During the incident, the Lady Mayoress of Liverpool (Mrs. Ian Levin) was hit by an egg.
Mrs. Thatcher had started to give her speech before presenting the Document when about a dozen of the demonstrators threw a banner over the front of the balcony and began hurling leaflets issued by the Educational Democracy Group (Left Federation) of the Liverpool Polytechnic Guild of Students.
The demonstrators chanted “School milk, school meals,” and sang “If you all hate the Tories clap your hands” as Mrs. Thatcher spoke.
She broke off to tell them: “I have come here to hear about the work of the Polytechnic. I have come to see how the extra £75,000,000 I have made available has been spent.”
Mrs. Thatcher added: “There are people in this hall who are dedicated to doing their best for students. I hope that by your demonstrations you are not reducing the tremendous faith in the student community and in the contribution that it can make.”
While the students threw paper dares and continued to drop leaflets into the body of the hall, the chairman of the governors, Alderman H. Macdonald Steward, got up and said: “I would ask you to remember that in the Liverpool Polytechnic there are at this moment in time 5,000 students and the few hoodlums to whom you have been listening are only a minority.”
After about half an hour, two police officers went to the front row of the balcony and sat with the demonstrators, while a number of other officers waited at the rear.
After handing over the Document of Designation, Mrs. Thatcher received a vote of thanks from the Rector of the Polytechnic, Dr. Gerald Bulmer.
At a Press conference at the Town Hall, later, Mrs.

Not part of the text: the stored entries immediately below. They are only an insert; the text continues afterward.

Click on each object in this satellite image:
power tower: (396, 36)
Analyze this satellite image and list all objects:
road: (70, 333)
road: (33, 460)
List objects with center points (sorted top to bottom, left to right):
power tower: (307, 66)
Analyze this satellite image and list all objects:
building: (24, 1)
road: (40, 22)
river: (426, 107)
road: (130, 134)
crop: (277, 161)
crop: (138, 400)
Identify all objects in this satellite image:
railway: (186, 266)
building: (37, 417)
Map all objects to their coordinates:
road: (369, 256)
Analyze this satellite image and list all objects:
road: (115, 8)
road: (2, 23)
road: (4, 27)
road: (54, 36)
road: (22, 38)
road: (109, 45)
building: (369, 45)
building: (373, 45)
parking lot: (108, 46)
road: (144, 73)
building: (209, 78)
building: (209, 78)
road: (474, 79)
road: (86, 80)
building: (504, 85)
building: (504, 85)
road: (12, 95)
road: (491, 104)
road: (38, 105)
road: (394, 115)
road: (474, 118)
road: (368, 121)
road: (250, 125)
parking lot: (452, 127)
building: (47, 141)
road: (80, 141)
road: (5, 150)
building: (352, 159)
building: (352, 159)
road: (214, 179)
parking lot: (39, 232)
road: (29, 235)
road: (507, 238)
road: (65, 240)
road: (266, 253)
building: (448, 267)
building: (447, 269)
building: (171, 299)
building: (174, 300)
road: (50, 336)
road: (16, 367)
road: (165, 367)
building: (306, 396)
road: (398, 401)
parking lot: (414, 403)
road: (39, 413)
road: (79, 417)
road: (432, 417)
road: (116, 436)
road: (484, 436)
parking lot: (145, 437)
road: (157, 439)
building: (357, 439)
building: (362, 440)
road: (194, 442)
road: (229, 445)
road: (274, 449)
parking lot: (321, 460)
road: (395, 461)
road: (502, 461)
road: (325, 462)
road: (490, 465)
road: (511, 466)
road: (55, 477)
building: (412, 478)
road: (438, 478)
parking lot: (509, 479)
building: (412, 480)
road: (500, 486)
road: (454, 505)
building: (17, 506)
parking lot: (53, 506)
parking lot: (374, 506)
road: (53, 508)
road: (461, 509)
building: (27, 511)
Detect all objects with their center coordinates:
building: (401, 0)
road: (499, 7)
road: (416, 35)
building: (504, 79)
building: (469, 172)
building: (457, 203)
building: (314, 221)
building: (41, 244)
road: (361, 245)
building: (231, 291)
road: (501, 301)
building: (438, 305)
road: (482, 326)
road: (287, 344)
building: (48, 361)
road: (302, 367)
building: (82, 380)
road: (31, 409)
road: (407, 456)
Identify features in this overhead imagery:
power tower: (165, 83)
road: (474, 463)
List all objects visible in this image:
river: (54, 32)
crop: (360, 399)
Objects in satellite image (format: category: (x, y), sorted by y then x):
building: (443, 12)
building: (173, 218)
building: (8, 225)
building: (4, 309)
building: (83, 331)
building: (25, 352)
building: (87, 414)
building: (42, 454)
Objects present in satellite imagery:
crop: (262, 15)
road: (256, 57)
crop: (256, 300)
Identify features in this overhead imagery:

Thatcher said she had been told by the students' president, Mr. Ian Adshead, that the protesters were not Polytechnic students.
Mrs. Thatcher, who was also in Liverpool to officially open the £1,000,000 Netherley Comprehensive School, was 17 minutes late arriving at Lime Street station after the engine pulling her train had failed at Crewe and a new one had to be brought on.